• _PROBLEM REQUIREMENTS_
Without the pictures, output the lines of the material from the very first through the one that holds "makes the data".

• _SUPPLIED RECORDS_
------------------------------------------------------------------------

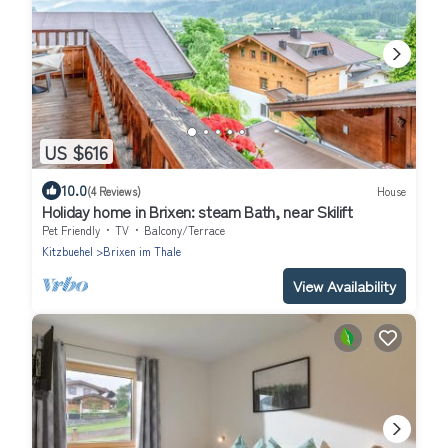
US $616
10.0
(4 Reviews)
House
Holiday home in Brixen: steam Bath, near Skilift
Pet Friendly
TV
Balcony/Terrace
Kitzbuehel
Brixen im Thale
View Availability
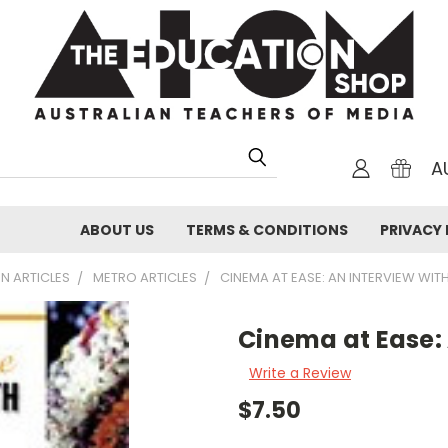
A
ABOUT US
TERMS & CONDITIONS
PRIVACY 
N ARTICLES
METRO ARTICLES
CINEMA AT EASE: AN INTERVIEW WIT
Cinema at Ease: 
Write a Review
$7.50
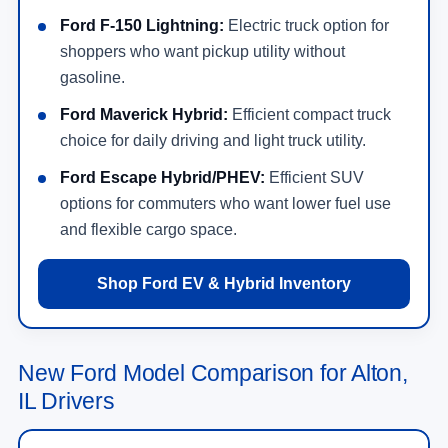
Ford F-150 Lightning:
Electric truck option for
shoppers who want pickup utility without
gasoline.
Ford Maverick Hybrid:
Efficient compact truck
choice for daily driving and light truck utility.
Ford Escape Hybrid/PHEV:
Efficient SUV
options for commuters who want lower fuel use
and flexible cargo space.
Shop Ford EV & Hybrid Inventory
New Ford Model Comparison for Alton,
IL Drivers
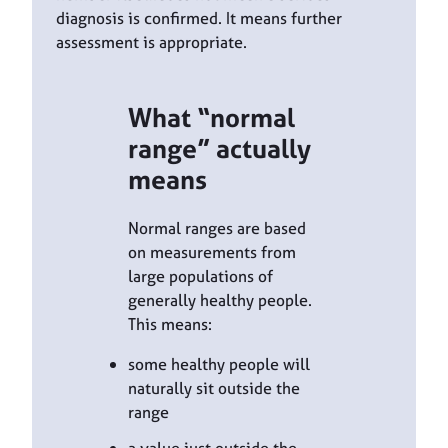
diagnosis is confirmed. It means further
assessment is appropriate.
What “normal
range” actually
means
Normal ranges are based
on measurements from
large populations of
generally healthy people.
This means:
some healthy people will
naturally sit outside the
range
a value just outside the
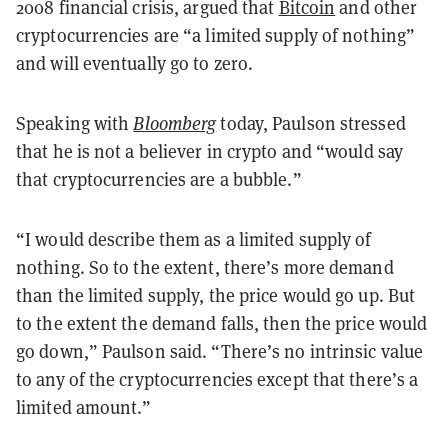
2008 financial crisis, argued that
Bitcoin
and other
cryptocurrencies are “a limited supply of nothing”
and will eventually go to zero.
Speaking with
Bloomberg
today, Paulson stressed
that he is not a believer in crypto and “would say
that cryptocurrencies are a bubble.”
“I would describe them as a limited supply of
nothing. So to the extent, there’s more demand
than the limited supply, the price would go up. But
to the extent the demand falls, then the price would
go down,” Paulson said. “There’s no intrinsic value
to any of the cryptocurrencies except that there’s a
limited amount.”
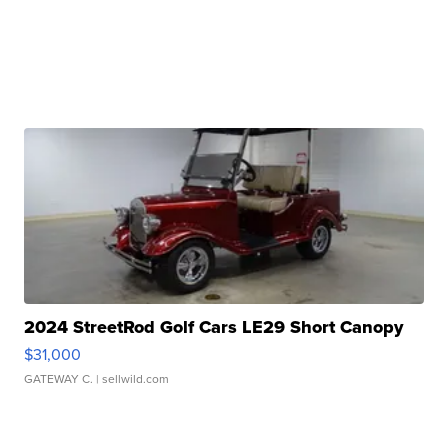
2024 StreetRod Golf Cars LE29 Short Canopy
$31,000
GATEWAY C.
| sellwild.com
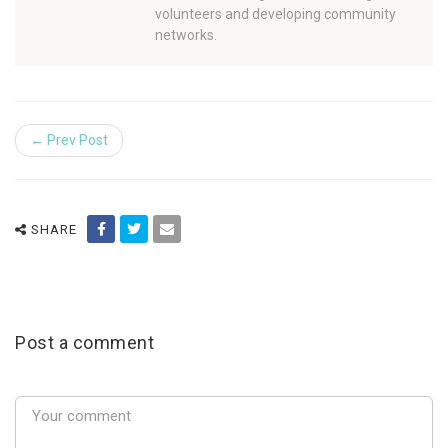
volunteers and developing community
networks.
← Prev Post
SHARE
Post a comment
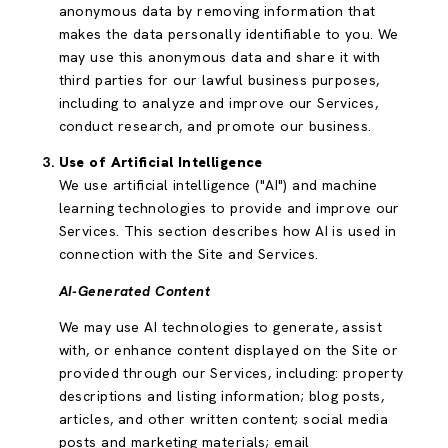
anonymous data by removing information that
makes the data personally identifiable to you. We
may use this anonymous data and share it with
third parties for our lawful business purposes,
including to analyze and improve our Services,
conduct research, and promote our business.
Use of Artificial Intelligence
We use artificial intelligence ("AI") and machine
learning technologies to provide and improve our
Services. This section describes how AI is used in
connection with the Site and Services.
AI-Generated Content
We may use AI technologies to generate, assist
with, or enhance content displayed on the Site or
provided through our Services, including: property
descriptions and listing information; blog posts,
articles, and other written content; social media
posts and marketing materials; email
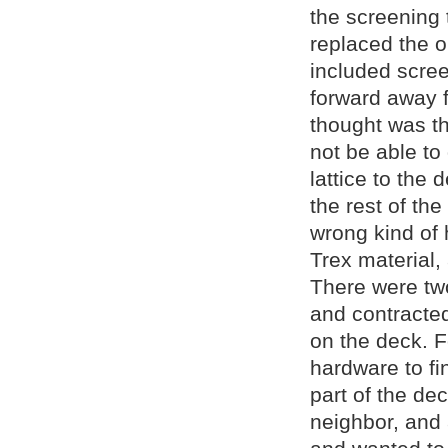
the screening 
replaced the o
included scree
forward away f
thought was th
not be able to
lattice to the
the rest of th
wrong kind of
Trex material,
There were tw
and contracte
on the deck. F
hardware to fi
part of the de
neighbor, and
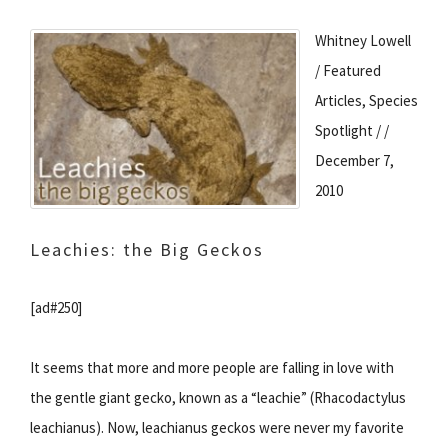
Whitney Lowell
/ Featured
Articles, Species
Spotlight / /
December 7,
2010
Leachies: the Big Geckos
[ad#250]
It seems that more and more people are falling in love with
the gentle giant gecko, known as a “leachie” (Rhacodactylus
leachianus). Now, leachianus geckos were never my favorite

------------------------------------------------------------------------

• _SOLUTION FOR THIS PROBLEM_
US $616
10.0
(4 Reviews)
House
Holiday home in Brixen: steam Bath, near Skilift
Pet Friendly
TV
Balcony/Terrace
Kitzbuehel
Brixen im Thale
View Availability
A
ABOUT US
TERMS & CONDITIONS
PRIVACY 
N ARTICLES
METRO ARTICLES
CINEMA AT EASE: AN INTERVIEW WIT
Cinema at Ease: 
Write a Review
$7.50
Ford F-150 Lightning:
Electric truck option for
shoppers who want pickup utility without
gasoline.
Ford Maverick Hybrid:
Efficient compact truck
choice for daily driving and light truck utility.
Ford Escape Hybrid/PHEV:
Efficient SUV
options for commuters who want lower fuel use
and flexible cargo space.
Shop Ford EV & Hybrid Inventory
New Ford Model Comparison for Alton,
IL Drivers
diagnosis is confirmed. It means further
assessment is appropriate.
What “normal
range” actually
means
Normal ranges are based
on measurements from
large populations of
generally healthy people.
This means:
some healthy people will
naturally sit outside the
range
a value just outside the
2008 financial crisis, argued that
Bitcoin
and other
cryptocurrencies are “a limited supply of nothing”
and will eventually go to zero.
Speaking with
Bloomberg
today, Paulson stressed
that he is not a believer in crypto and “would say
that cryptocurrencies are a bubble.”
“I would describe them as a limited supply of
nothing. So to the extent, there’s more demand
than the limited supply, the price would go up. But
to the extent the demand falls, then the price would
go down,” Paulson said. “There’s no intrinsic value
to any of the cryptocurrencies except that there’s a
limited amount.”
2024 StreetRod Golf Cars LE29 Short Canopy
$31,000
GATEWAY C.
| sellwild.com
volunteers and developing community
networks.
← Prev Post
SHARE
Post a comment
anonymous data by removing information that
makes the data personally identifiable to you. We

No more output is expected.